According to the Swedish Energy Agency, Sweden’s municipalities could save nearly €60,000 daily if they improved the efficiency of their commercial kitchens. Ventilation makes up a big part of a commercial kitchen’s energy use and while it can be reduced through heat recovery from extract air, implementing a heat exchange system in a tough environment where there are large amounts of grease, soot, and smoke and doing so in a cost-efficient way has proven challenging – until now: Swedish Greentech company Enjay has developed a heavy-duty heat exchanger that is designed to withstand the toughest environments, recovering the energy from exhaust air in kitchen ventilation system and returning the energy to the building for multiple usages and with significant cost savings. Or, as Enjay CEO Jesper Wirén says:
“Today, the inherent energy in kitchen exhaust ventilation is considered waste – our technology turns that waste into a new, renewable heat source for your building, saving up to 90% of your restaurant’s ventilation heating costs.”
Wirén continues, “Heavy duty environments need heavy duty solutions. Your standard heat exchange system is not going to cut it in a harsh commercial kitchen or laundry – you need something as tough as your environment.”
Back in the 1990s, Enjay co-founders Jesper Wirén and Nils Lekeberg formed UVtech, which developed a ventilation purification system specifically for commercial kitchens using UV filters. This solution is now more or less standard in most commercial kitchen hoods. In 2006, the two men had sold the company and moved on to other ventures, but despite that, customers kept contacting Wirén and Lekeberg, asking if the filter they had developed could be used to protect traditional heat exchanges.
“Everyone we met said the same thing: we know we waste all this energy into the ambient air because grease is clogging up the technical equipment – can we use your filter to protect traditional heat exchanges?’” explains Jesper Wirén, Co-founder & CEO, Enjay. “We had to tell all those customers ‘No’, since our testing had shown that UV filters – or any filter for that matter – will not remove enough of the grease to keep the heat exchangers clean and enable robust and profitableenergy recovery.”

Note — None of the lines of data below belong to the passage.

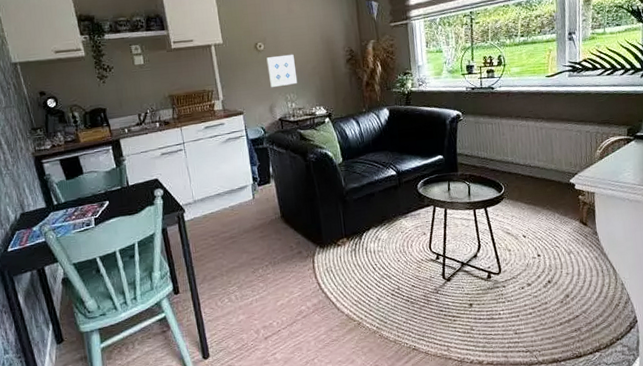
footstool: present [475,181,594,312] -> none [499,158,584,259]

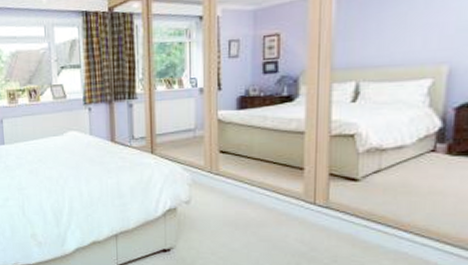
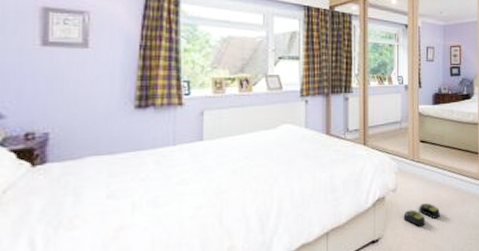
slippers: none [199,220,246,243] -> present [403,203,440,227]

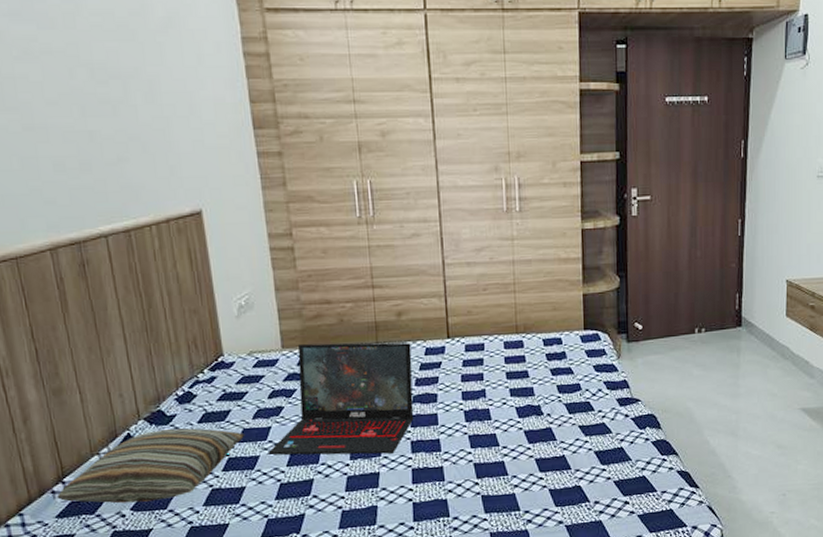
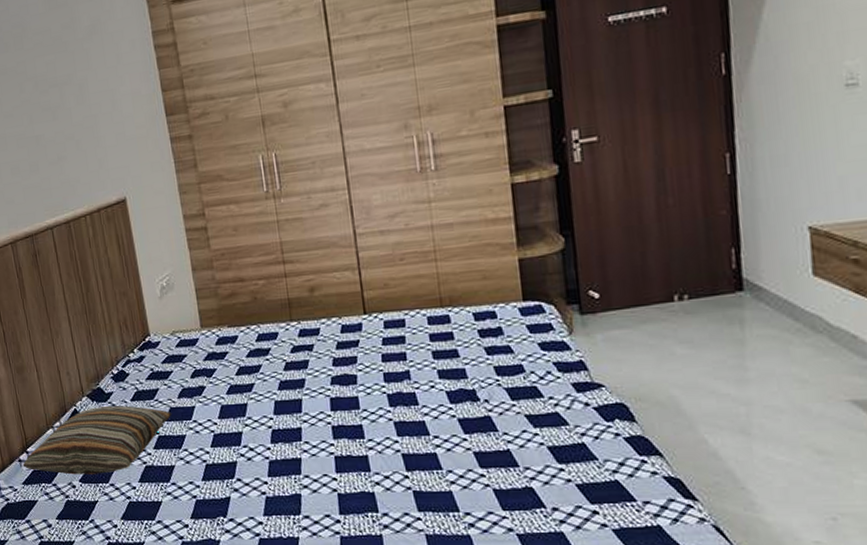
laptop: present [268,342,414,456] -> none [193,319,334,439]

“Nils and I have been working with restaurant ventilation for 30 years, so we decided it was time to crack this problem,” says Wirén. “To make a long story, where we spent many days in front of a barbecue in a test-rig, short; one day we had a eureka-moment”
”We realized that all the existing standard heat exchangers in the market, had a built-in major problem with polluted air: to optimize energy recovery in general ventilation, standard heat exchangers all utilize the Coanda effect to make sure the air flow streaks towards the energy transferring surfaces. Unfortunately, that means that all pollutants also flow towards those surfaces. This creates a massive problem since, unlike the air, the pollutants tend to get stuck to the surface, and if there is one thing that is catastrophic to a heat exchanger, it is to get a build-up of a coating on the energy transferring surfaces. Our Heureka-moment was that we realized that standard heat exchangers work against the natural forces, and during the test period, we had discovered how to avoid this.”
The Lepido heat exchange system works with the natural forces, thanks to its’ unique internal Particle Repellent Geometry, PRG. Lepido is based on several patent families that allow the heavy-duty recovery battery to recycle energy in challenging environments. The patented solutions keep the coils of the recovery battery operational, minimizing the need for maintenance.